Since rolled back the cookieControl on our site as, seeing as I cant actually stop the EE cookies being dropped, nor the Hits module (3rd party EE module), there’s little point having this (I’ve kept them on the dev site). I think we need Ellilab to do something about this, or someone to actually write a plugin that can effectively kill all EE cookies until a user opts in… unless there is someway of using the deployment hooks you have, like for the GA tracking. I noticed that the popup box doesn’t really give the user a clear way to opt out of cookies and has to just ignore the message… is that intentional? Is that going on the basis that cookies are off by default and you have to proactively opt in to accept / use them?

To be (strictly) legally compliant you shouldn’t be providing an opt out option but an opt in.

That’s why by default Cookie Control only has an “I’m happy with this” button. If you’ve intercepted your non-essential cookie dropping scripts in the recommended way, that’s all you need.

On the server side (ie Expression Engine) you should be able to use Cookie Control to test for acceptance before dropping cookies - but I don’t know EE well enough to suggest where exactly you should do this.

This will be a generic issue for all Expression Engine users: if EE cookies can be classified as “essential” you don’t need to worry about them - but this sounds a bit iffy.
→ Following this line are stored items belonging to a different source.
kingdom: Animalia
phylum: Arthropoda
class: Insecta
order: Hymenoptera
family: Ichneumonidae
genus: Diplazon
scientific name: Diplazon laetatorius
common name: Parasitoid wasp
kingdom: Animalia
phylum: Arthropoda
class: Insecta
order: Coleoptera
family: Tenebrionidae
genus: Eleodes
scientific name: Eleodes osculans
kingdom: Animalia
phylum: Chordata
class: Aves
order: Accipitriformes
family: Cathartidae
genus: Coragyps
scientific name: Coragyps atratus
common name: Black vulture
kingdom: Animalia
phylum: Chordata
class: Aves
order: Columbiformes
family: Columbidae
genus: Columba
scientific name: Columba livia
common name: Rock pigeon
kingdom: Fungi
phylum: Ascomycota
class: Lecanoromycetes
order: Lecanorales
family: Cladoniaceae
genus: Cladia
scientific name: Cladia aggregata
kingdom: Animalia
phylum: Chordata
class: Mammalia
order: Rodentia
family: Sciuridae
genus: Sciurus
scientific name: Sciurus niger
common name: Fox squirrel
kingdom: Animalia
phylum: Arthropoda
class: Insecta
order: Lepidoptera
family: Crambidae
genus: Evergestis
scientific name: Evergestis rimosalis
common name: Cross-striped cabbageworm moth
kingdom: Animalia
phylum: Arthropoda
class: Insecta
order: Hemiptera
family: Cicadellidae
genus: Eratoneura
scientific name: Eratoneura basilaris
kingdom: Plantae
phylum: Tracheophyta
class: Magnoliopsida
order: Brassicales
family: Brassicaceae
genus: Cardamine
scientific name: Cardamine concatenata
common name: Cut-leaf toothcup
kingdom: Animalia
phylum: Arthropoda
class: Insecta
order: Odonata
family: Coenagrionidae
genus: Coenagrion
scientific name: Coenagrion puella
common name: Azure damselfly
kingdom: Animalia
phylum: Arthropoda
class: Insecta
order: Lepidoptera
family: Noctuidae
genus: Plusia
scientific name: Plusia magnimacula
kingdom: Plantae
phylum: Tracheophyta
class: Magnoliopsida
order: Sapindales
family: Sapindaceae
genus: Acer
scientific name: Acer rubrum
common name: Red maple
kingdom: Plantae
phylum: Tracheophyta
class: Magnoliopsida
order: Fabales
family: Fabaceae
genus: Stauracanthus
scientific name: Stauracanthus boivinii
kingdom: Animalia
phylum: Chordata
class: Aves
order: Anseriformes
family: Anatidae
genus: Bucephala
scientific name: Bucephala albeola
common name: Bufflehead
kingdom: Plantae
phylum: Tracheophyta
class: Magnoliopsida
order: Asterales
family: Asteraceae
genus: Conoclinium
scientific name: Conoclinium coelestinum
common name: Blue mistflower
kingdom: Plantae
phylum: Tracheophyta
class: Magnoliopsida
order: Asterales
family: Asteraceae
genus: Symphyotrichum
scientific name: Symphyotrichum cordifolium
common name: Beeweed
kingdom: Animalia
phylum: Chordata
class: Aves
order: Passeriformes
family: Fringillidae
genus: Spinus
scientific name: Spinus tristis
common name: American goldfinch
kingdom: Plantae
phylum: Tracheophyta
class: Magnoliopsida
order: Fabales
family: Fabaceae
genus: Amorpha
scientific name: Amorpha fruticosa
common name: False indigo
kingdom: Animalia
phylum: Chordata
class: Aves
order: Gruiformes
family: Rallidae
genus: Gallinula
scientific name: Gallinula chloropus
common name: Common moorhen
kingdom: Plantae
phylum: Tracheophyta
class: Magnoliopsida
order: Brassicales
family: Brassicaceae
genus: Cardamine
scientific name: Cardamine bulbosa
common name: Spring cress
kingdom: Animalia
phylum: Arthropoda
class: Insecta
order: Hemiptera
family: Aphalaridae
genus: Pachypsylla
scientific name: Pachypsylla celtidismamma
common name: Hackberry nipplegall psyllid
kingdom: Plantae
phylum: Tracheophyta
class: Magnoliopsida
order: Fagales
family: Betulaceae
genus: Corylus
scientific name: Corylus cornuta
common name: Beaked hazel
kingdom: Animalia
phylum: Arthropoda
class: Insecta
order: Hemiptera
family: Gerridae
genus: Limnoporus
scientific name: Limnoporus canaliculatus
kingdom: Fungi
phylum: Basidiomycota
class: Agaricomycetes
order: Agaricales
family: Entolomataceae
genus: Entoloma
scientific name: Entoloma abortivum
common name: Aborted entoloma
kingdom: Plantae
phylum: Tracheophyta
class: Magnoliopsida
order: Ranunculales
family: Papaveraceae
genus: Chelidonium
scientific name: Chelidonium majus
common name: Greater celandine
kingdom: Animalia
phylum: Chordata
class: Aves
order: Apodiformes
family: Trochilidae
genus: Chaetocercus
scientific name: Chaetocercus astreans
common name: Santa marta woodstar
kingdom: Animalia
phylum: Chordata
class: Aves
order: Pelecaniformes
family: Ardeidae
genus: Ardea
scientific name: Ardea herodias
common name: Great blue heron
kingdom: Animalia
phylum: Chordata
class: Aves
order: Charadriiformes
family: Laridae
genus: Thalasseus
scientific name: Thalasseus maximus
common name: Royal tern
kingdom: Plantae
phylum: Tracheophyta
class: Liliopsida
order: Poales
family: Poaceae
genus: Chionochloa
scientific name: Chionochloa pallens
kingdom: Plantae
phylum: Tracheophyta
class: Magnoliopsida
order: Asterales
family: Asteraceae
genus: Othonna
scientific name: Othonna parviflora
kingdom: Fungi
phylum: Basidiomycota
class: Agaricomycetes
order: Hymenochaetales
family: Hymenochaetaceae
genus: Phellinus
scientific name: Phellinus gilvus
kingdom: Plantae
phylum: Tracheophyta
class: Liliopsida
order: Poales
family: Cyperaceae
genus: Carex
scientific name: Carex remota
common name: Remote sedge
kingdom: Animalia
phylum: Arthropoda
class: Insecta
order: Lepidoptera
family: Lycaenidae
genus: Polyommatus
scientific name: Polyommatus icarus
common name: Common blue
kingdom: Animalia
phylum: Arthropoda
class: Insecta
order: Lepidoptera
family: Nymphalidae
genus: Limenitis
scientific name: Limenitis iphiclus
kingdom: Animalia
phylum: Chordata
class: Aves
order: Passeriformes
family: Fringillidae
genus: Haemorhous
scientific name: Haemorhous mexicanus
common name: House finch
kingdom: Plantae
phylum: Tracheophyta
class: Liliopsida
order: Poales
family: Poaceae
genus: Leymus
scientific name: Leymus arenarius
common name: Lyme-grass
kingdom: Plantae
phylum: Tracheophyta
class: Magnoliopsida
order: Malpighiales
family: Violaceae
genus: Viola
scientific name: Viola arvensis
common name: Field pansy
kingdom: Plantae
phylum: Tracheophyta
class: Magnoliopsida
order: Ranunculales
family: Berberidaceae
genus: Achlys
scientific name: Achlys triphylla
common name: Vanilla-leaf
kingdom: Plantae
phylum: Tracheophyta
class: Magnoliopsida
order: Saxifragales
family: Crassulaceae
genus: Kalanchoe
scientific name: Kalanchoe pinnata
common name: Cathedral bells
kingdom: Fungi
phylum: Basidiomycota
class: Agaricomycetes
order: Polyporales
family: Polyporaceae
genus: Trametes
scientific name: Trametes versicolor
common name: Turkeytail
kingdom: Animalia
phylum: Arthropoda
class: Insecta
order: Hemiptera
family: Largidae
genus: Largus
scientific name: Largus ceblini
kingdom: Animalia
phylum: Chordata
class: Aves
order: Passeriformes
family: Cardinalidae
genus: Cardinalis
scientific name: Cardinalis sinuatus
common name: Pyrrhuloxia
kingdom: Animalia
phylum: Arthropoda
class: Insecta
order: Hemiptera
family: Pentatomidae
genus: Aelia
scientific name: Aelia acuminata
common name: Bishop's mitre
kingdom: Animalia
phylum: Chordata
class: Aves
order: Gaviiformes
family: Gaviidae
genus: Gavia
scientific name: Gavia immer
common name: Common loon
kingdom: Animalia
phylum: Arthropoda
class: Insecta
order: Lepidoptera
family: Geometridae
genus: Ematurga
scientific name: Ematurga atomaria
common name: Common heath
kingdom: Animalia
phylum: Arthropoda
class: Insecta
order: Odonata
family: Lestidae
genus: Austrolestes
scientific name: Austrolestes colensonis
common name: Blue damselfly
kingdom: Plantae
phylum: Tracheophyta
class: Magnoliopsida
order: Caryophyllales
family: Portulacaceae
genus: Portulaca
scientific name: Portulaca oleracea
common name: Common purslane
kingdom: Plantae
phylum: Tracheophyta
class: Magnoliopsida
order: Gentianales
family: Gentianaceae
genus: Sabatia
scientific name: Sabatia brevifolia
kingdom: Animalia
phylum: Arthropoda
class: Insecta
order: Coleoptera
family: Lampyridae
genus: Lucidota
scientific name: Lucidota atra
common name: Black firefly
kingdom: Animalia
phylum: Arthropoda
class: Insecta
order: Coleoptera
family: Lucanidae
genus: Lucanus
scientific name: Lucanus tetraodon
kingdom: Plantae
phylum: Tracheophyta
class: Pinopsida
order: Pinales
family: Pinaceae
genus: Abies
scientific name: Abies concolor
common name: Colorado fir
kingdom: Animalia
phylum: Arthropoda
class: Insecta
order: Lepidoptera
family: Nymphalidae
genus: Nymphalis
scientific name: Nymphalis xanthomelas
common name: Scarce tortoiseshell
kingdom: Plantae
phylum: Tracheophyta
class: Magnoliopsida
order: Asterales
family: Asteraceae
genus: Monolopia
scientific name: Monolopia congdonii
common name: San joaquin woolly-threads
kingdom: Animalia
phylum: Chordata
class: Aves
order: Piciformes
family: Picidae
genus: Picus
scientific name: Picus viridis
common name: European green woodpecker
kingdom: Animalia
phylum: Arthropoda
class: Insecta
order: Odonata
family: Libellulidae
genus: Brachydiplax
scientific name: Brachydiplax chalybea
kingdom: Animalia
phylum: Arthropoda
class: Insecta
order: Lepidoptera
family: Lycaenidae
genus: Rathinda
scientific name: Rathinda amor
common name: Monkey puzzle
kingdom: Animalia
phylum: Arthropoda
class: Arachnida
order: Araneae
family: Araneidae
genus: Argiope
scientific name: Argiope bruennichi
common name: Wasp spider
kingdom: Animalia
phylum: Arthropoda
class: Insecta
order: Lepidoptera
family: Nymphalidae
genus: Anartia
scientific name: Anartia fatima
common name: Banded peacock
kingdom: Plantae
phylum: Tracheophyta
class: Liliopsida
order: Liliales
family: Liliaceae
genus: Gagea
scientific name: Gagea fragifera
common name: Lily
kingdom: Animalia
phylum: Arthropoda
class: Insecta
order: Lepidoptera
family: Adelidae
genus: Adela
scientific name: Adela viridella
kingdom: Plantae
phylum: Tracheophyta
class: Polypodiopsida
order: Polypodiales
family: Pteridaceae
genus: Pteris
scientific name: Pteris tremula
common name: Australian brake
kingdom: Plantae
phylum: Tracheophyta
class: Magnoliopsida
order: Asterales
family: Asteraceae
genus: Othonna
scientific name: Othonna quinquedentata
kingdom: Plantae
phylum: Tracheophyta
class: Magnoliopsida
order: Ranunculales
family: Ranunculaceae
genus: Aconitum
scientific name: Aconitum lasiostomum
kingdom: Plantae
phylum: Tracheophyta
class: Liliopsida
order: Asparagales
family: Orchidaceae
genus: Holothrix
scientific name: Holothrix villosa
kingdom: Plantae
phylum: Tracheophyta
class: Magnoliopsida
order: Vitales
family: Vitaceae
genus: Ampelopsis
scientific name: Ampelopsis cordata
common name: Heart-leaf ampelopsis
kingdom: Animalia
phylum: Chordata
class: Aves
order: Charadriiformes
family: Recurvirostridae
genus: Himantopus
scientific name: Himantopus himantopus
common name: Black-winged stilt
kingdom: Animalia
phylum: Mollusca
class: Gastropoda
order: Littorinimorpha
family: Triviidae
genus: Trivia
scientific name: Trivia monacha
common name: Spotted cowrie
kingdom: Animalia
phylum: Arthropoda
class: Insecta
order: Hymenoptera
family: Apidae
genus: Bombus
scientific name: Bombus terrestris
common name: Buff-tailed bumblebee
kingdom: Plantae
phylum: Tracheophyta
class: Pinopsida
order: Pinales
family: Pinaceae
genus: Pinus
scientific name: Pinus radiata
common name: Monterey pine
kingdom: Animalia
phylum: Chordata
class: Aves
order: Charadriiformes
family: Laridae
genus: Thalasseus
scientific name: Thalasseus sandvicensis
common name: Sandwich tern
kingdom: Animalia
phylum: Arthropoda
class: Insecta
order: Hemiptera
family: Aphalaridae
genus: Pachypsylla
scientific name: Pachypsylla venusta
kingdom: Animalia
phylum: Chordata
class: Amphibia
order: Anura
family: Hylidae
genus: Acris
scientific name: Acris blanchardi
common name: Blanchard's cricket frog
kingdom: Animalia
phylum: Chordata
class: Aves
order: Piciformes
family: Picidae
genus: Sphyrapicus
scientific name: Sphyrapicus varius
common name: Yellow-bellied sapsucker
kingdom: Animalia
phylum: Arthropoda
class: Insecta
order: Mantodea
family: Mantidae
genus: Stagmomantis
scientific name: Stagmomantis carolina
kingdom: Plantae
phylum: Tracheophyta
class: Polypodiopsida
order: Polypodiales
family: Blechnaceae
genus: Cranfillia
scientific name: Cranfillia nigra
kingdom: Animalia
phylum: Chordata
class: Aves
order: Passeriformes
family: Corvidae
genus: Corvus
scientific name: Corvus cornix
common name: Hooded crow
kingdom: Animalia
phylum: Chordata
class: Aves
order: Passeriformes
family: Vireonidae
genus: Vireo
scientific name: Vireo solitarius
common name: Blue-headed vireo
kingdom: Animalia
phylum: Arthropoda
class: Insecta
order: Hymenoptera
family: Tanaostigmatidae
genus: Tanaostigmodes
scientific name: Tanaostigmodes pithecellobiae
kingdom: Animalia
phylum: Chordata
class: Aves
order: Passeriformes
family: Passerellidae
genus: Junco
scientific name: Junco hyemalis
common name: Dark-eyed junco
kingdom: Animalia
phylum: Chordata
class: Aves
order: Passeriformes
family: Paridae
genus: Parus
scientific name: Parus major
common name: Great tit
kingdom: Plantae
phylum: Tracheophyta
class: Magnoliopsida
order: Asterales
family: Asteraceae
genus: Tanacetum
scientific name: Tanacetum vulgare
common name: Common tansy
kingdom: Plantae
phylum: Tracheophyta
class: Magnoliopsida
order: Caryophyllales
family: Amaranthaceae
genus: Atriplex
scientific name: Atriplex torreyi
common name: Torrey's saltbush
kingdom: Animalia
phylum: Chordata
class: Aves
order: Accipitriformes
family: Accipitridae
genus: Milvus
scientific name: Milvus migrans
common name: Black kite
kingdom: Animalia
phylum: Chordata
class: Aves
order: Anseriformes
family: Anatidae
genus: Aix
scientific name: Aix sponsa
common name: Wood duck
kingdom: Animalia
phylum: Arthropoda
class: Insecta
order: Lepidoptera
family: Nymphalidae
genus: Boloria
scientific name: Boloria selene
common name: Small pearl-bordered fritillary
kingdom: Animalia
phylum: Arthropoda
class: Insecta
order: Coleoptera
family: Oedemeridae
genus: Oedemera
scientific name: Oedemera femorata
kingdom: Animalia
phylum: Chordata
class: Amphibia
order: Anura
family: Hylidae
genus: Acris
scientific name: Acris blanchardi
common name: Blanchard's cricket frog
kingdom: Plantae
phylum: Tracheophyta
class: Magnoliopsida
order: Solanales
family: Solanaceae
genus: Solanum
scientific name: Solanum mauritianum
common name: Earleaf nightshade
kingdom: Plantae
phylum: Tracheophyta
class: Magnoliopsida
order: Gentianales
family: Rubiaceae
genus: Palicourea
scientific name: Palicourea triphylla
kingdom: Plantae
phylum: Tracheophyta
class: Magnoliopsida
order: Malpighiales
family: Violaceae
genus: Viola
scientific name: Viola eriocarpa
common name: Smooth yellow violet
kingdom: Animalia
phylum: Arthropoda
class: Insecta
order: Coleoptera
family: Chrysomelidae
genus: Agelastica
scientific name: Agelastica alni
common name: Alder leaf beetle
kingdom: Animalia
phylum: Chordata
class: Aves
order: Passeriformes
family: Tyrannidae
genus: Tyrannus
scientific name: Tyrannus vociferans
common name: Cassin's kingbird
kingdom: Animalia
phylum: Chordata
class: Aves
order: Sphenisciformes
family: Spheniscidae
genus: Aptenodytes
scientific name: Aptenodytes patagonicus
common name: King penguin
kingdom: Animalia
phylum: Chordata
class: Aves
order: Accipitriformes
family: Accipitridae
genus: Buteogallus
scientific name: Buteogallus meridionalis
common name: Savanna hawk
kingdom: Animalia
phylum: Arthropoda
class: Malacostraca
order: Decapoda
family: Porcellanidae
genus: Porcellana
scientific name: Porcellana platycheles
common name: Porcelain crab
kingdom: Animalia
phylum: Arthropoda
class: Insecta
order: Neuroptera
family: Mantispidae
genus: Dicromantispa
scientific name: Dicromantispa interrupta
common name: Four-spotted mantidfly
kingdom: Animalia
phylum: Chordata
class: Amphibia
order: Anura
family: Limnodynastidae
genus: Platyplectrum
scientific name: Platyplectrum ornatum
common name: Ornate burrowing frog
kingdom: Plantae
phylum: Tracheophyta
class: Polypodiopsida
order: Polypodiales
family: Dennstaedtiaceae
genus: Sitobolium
Probably we need an EE module to work in conjunction with Cookie Control. Happy to assist if anyone wants to develop one.

I think we will need some kind of EE specific module to handle this - theres 3 cookies that EE drops by default (as listed on our privacy policy http://moogaloo.com/privacy/#useofcookies) that I dont think can be turned off and none are essential (just basic user tracking for sessions / activity). There’s other non essential ones that can be set to do with commenting, 3rd party modules etc…

But I have no way of preventing any of these. Something that can block cookies, even if just like the GA code using JS would be great, but it would need to be broad enough to catch all EE related cookies including 3rd party addons. I guess by default it would need to block any cookie starting exp_ and ideally have an exclude=”” parameter so essential cookies related to eCommerce for eg can be kept regardless of opt in/out.

I’m not that person tho. I can’t write a line of JS or PHP to save my life!